Paul Evans works a crowd at the Flyers' football game with help from East St. Louis Mayor Carl Officer (right).
A Republican trolling for votes in a city where 96 percent of the predominantly black residents normally pick a straight Democratic ticket may seem like a lost cause.
But with the help of East St. Louis Mayor Carl Officer -- a popular independent Democrat on the outs with the county party apparatus -- circuit judge candidate Paul Evans is hoping to garner about 25 percent of the city's vote in the November general election.
Evans, an O'Fallon attorney, is looking for an upset victory over opponent St. Clair County Circuit Judge Lloyd Cueto, a Democrat.
In order to win the county wide election, political observers believe that Evans needs between 2,000 and 3,000 votes in East St. Louis.
No stranger to controversy, the fourth non-consecutive term mayor is accustomed to bucking tradition.
In 2004, his unabashed endorsement of Republican Steve Reeb for St. Clair County Board Chairman netted 2,120 votes--the most ever in East St. Louis for a Republican candidate.
Officer, who said he prefers to be a "big fish" in a small political pond, will seek another term as mayor in 2007. He acknowledged he may face retribution for endorsing Evans, but is not bothered.
"I support Paul because he has character and integrity," Officer said. That, he said, is something that is "learned at home by age 5."
Officer, who attracted unflattering national media attention during his first tenure as a young mayor, today holds a mature and optimistic vision for developing transportation, agriculture and tourism opportunities in East St. Louis. To a large extent, his goals depend on a cooperative county government -- an Evans win could help turn the tide in a county that for decades has been under Democratic Party rule.
Since taking Evans under his wing, Officer has shored up support from his city's church leaders and energized a loyal volunteer base.
During halftime at an East St. Louis Flyers' home football game on Friday, Officer boldly weaved through a crowd of tail gaters on the north side of the stadium -- Evans at his side -- picking up votes from the "die hards."
After the game, he rounded up a few more at a local bar where a few Democratic precinct committeemen happened to be.
Reminiscing at the M&M Lounge, Officer fondly recalled mentors Alan Dixon, Mel Price and Paul Simon. He scoffed at the kind of politics that keeps the city from prospering and voiced contempt for corruption.
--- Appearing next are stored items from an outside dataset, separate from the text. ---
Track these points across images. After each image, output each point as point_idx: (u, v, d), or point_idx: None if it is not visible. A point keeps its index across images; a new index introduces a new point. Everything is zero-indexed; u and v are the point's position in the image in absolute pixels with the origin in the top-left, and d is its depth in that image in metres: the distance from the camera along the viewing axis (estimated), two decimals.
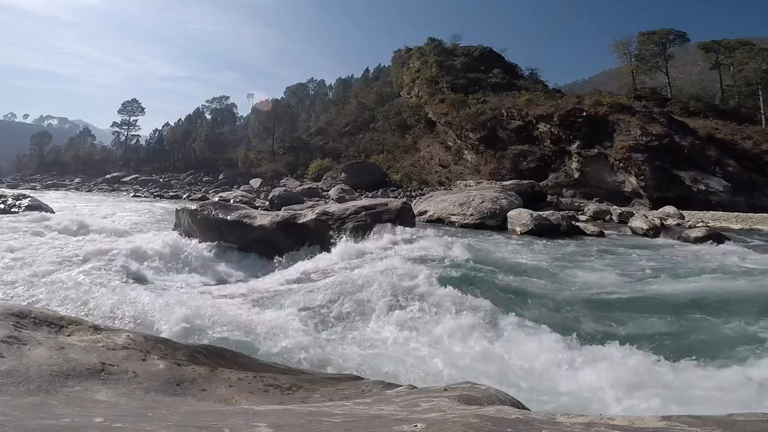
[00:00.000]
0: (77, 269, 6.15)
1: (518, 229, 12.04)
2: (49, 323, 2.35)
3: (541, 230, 11.55)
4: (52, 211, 12.72)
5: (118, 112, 57.42)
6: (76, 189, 38.14)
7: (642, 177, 22.79)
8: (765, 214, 16.31)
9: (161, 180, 41.21)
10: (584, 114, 26.75)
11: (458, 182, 26.98)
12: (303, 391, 2.20)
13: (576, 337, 4.03)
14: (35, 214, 10.98)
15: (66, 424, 1.30)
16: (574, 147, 26.11)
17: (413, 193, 26.72)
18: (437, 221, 14.10)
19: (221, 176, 40.31)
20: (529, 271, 6.61)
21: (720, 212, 17.67)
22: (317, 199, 25.44)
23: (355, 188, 28.64)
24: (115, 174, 44.84)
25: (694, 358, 3.68)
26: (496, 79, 38.47)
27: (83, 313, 4.48)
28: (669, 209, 16.92)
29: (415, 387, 2.32)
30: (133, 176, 42.90)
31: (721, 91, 38.33)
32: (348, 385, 2.40)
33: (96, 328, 2.44)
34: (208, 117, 58.77)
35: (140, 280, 6.25)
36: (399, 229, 8.05)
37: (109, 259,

He also said that he has no ax to grind with Evans' opponent, Circuit Judge Lloyd Cueto.
During Officer's earlier tenure as mayor, attorney Amiel Cueto, Lloyd Cueto's brother, for a time took ownership of East St. Louis City Hall because the city could not afford to pay a judgment awarded to the family of a prisoner beaten in jail.
The person responsible for arranging the Officer-Evans alliance is Ray Coleman, a former Canteen Township Trustee and Clerk, and "survivor" of what he calls a political firing from a state job.
Coleman, who currently acts as Officer's political director, said he he'd like to see the "vicious cycle" of corruption end in the city where he was raised and feels compelled to "give something back."
He believes he has a responsibility to stand up to wrong-doing, such as voter intimidation. "I am not afraid of human beings," he said, "only God."
"There is an unwritten rule that corruption is allowed in East St. Louis to keep the Democratic machine in place," Coleman said. "If you want to make something out of yourself just become corrupt then they have you in a drawer."
"We are conservative people," he said. "We don't want the likes of Charlie Powell in office. We want better."
Powell, the former East St. Louis Democratic Party Chairman, was convicted of vote fraud by a federal jury last year.
Coleman said Officer's support for Evans is "huge."
"We want fair elections," he said. "We want independent jurists who judge cases on merits, not judges controlled by the machine."
A 20-year veteran of the Illinois Department of Natural Resources, Coleman ran against St. Clair County Democrat power broker Sam Flood for 12th Congressional State Central Committeeman in 2004. Flood later dropped out of the race and was replaced by Congressman Jerry Costello, who easily won.
Coleman was out of a job by January 2005, replaced by Sam Flood's son, Scott Flood.
After the general election in 2004, Coleman established a non partisan political action committee, Leadership 21, which supports a "fair and balanced government that's transparent and provides voter education."
Coleman rejects party labels, saying that both the Democrat and Republican parties in St. Clair County are out of touch with rank and file voters.
He said Leadership 21 is in its infancy, but is not a gimmick.
"There is a gap between campaigning and governing," Coleman said. "We want to watch (elected officials) to see they are governing the way they campaigned."